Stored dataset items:
--- --- ---

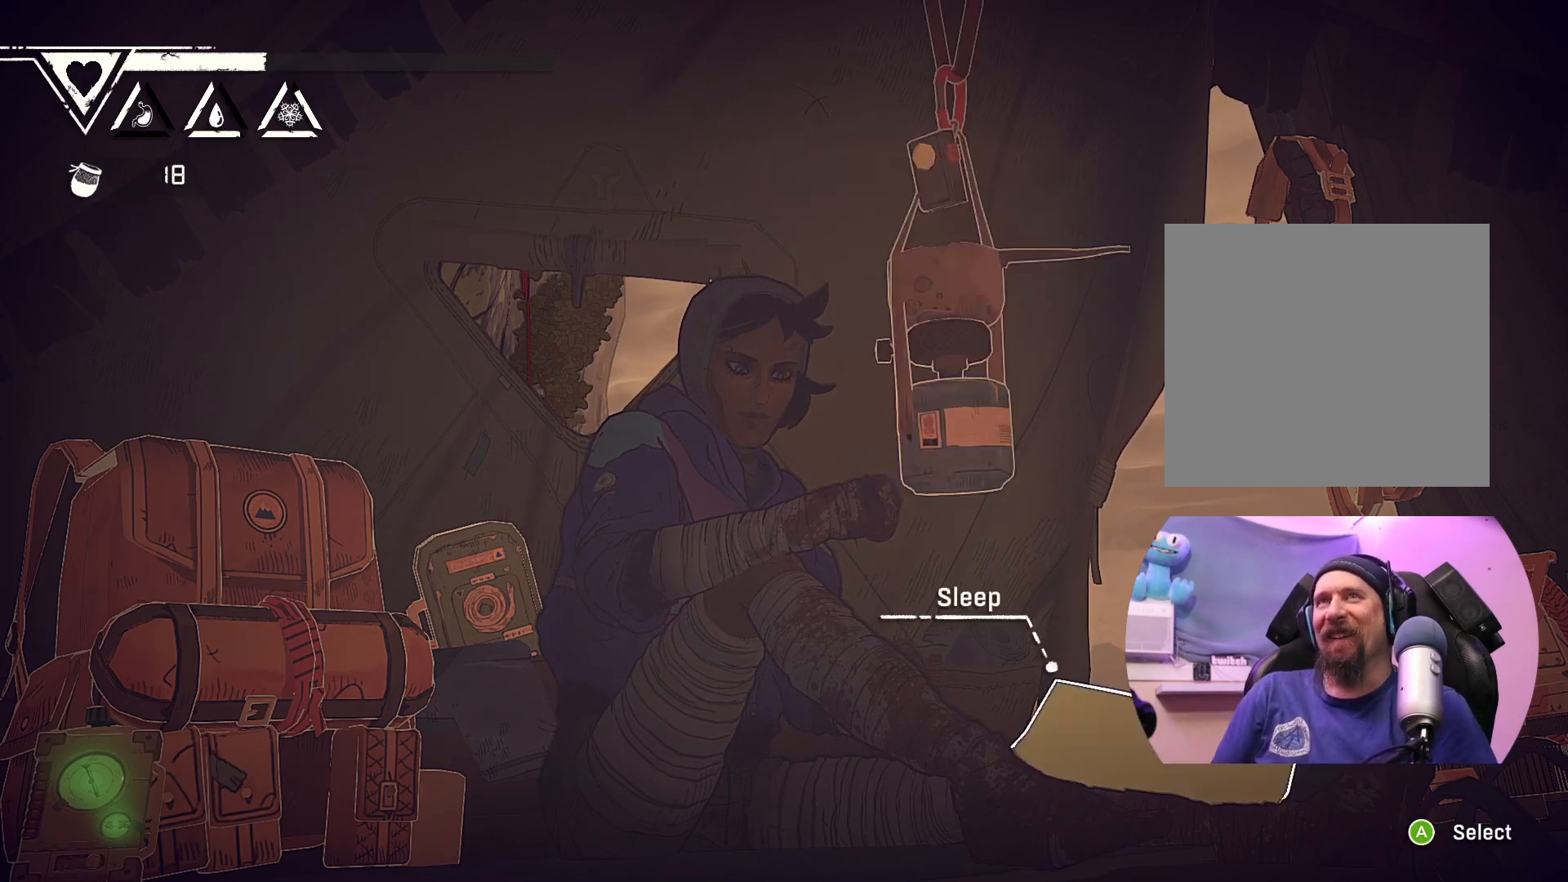
{"buttons": [], "left_stick": "center", "right_stick": "up", "events": [[150, "right_stick", "center"], [300, "right_stick", "up"]]}
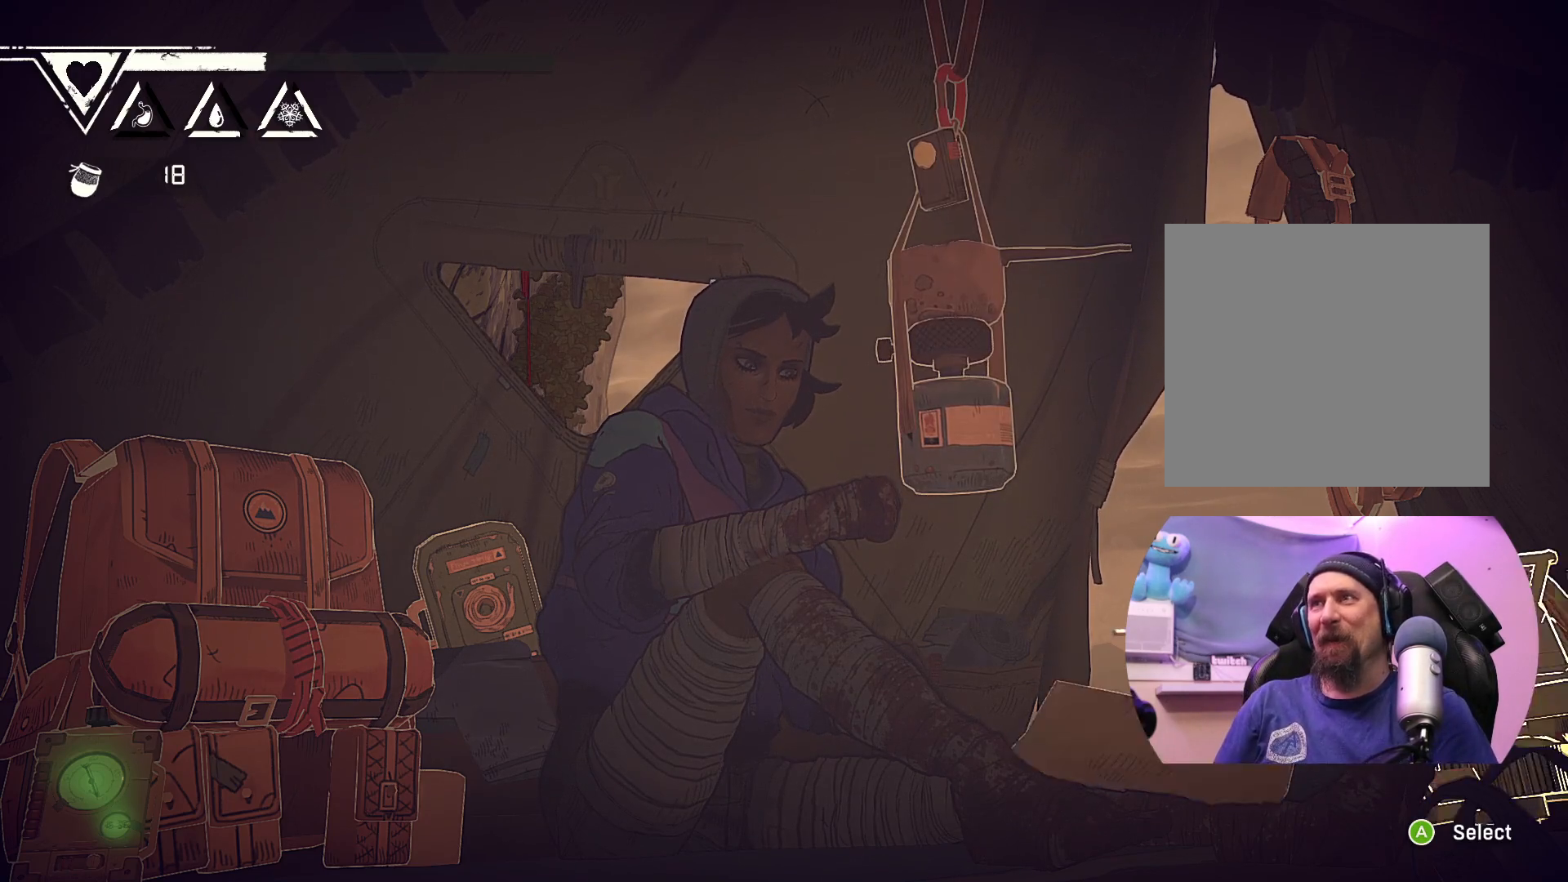
{"buttons": [], "left_stick": "center", "right_stick": "center", "events": [[150, "right_stick", "center"], [200, "right_stick", "down"], [417, "right_stick", "center"]]}
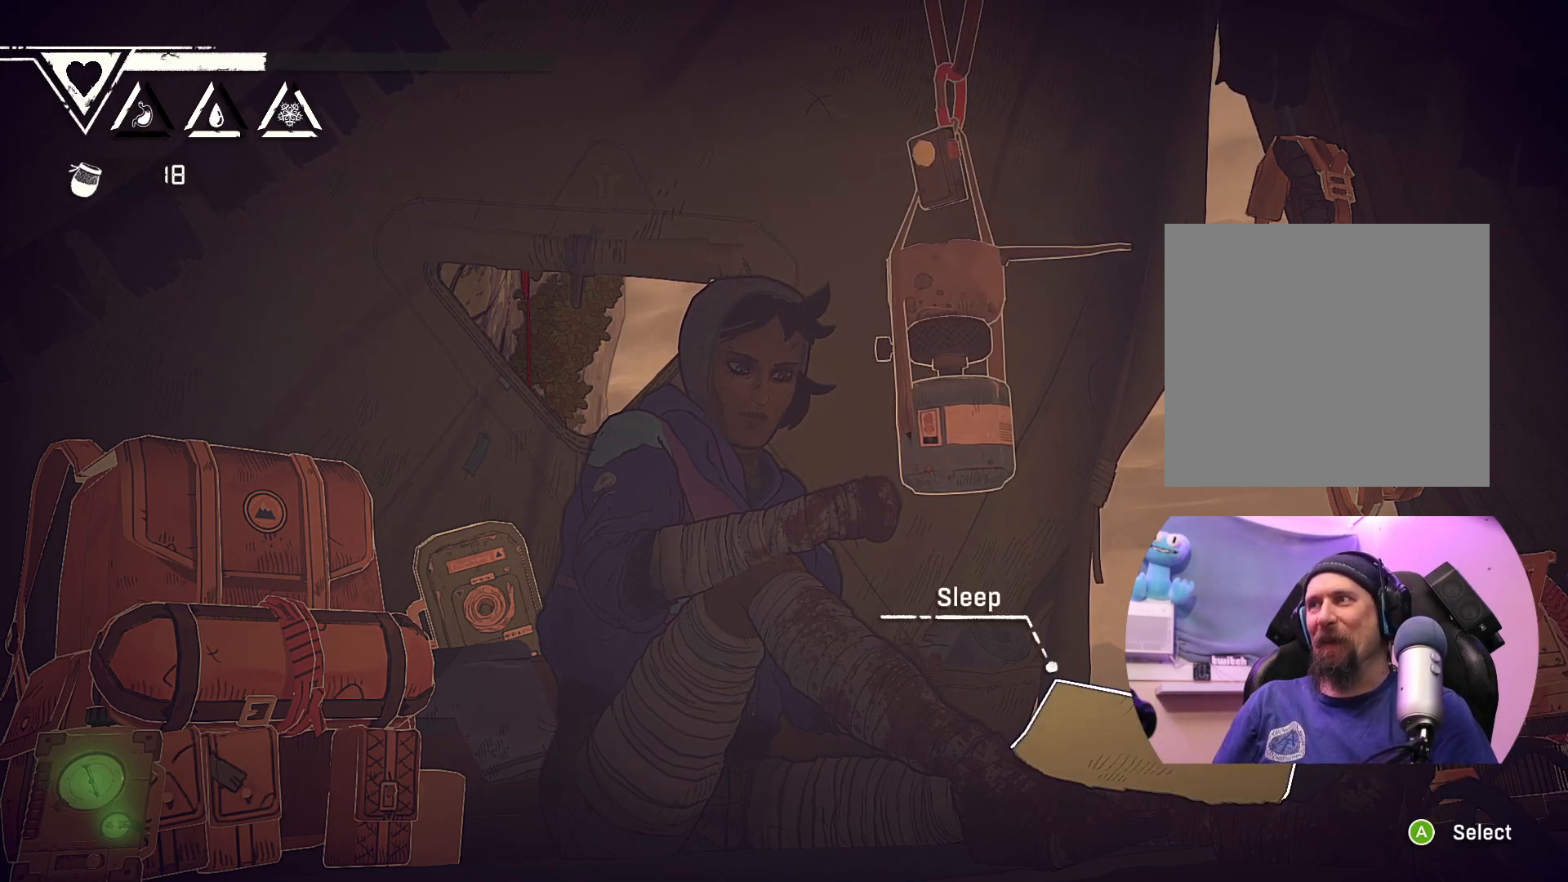
{"buttons": [], "left_stick": "left", "right_stick": "center", "events": [[317, "left_stick", "left"]]}
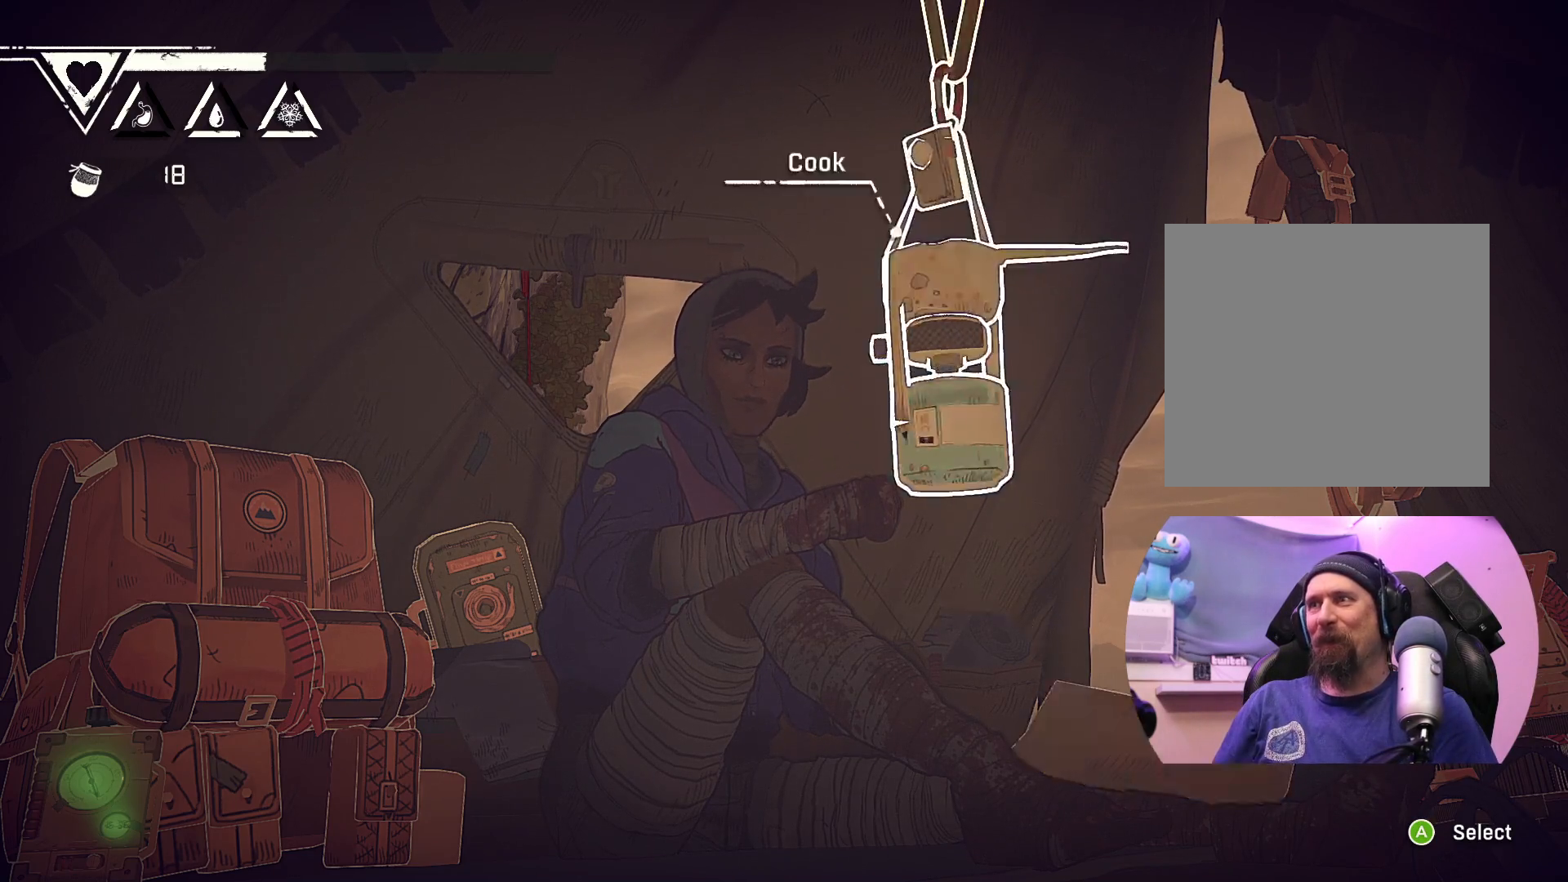
{"buttons": [], "left_stick": "center", "right_stick": "center", "events": [[33, "left_stick", "center"], [250, "left_stick", "left"], [400, "left_stick", "center"]]}
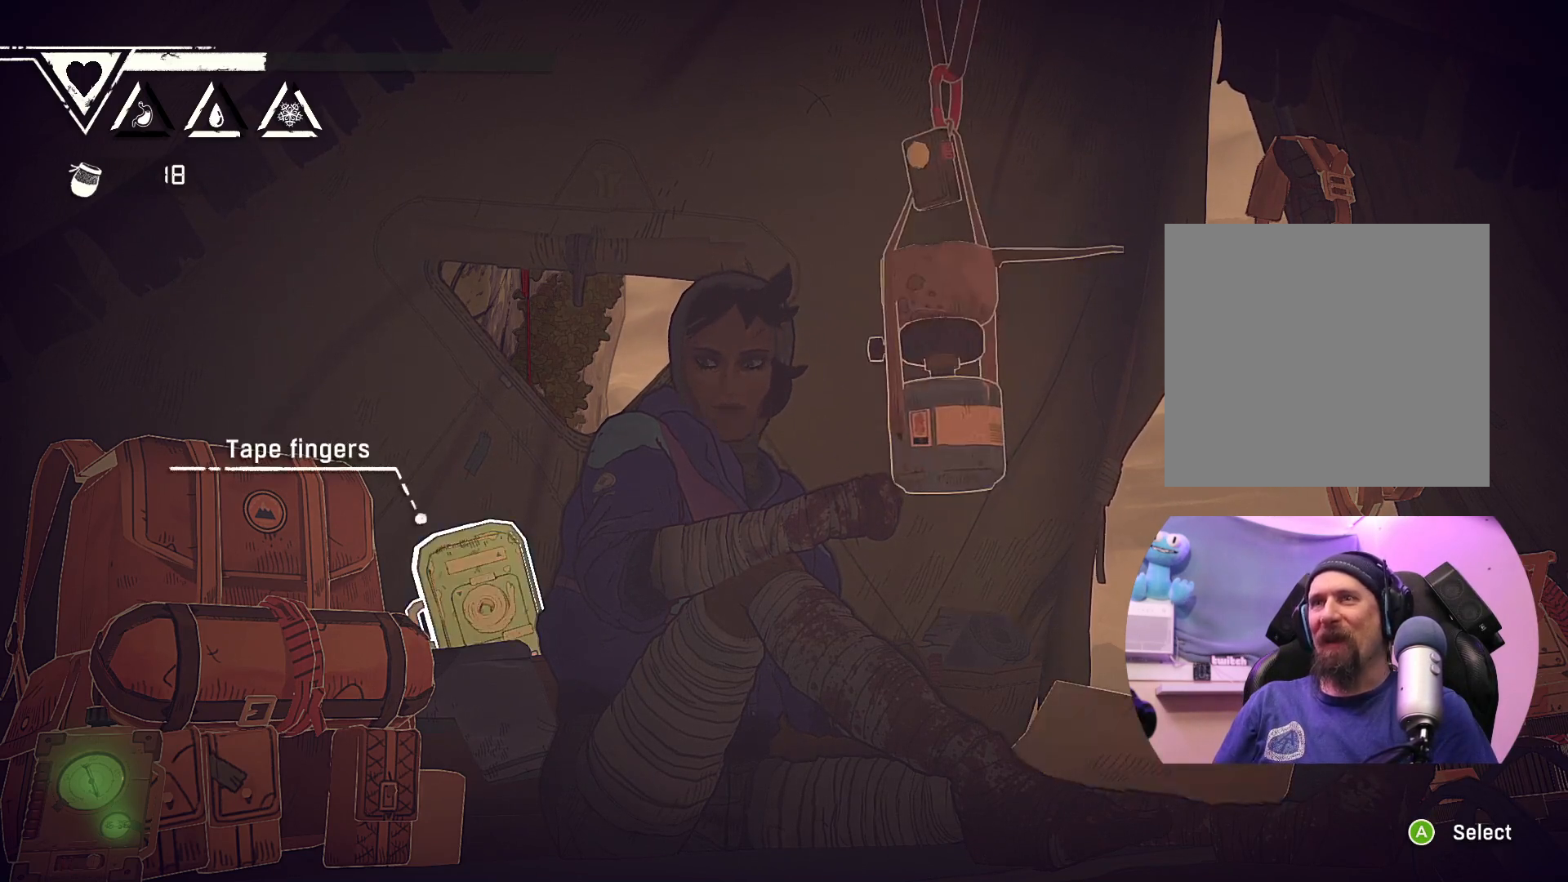
{"buttons": [], "left_stick": "center", "right_stick": "center", "events": []}
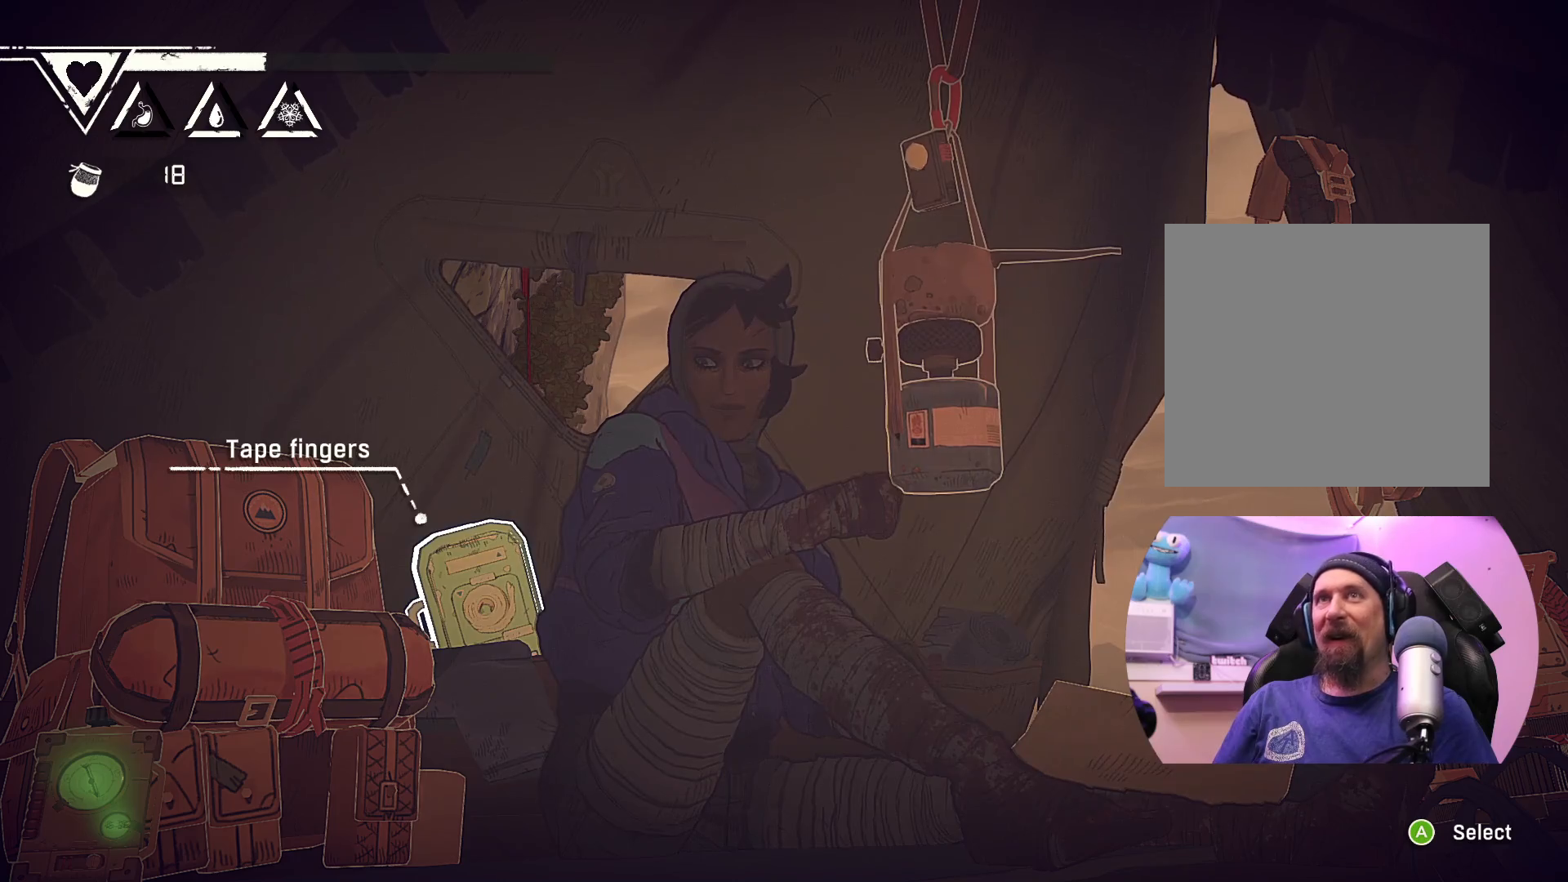
{"buttons": [], "left_stick": "left", "right_stick": "center", "events": [[333, "left_stick", "left"]]}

--- --- ---

→ **Problem statement**
Word for word, quote the lines above. Omit the pictures.

→ **Result below**
{"buttons": [], "left_stick": "center", "right_stick": "up", "events": [[150, "right_stick", "center"], [300, "right_stick", "up"]]}
{"buttons": [], "left_stick": "center", "right_stick": "center", "events": [[150, "right_stick", "center"], [200, "right_stick", "down"], [417, "right_stick", "center"]]}
{"buttons": [], "left_stick": "left", "right_stick": "center", "events": [[317, "left_stick", "left"]]}
{"buttons": [], "left_stick": "center", "right_stick": "center", "events": [[33, "left_stick", "center"], [250, "left_stick", "left"], [400, "left_stick", "center"]]}
{"buttons": [], "left_stick": "center", "right_stick": "center", "events": []}
{"buttons": [], "left_stick": "left", "right_stick": "center", "events": [[333, "left_stick", "left"]]}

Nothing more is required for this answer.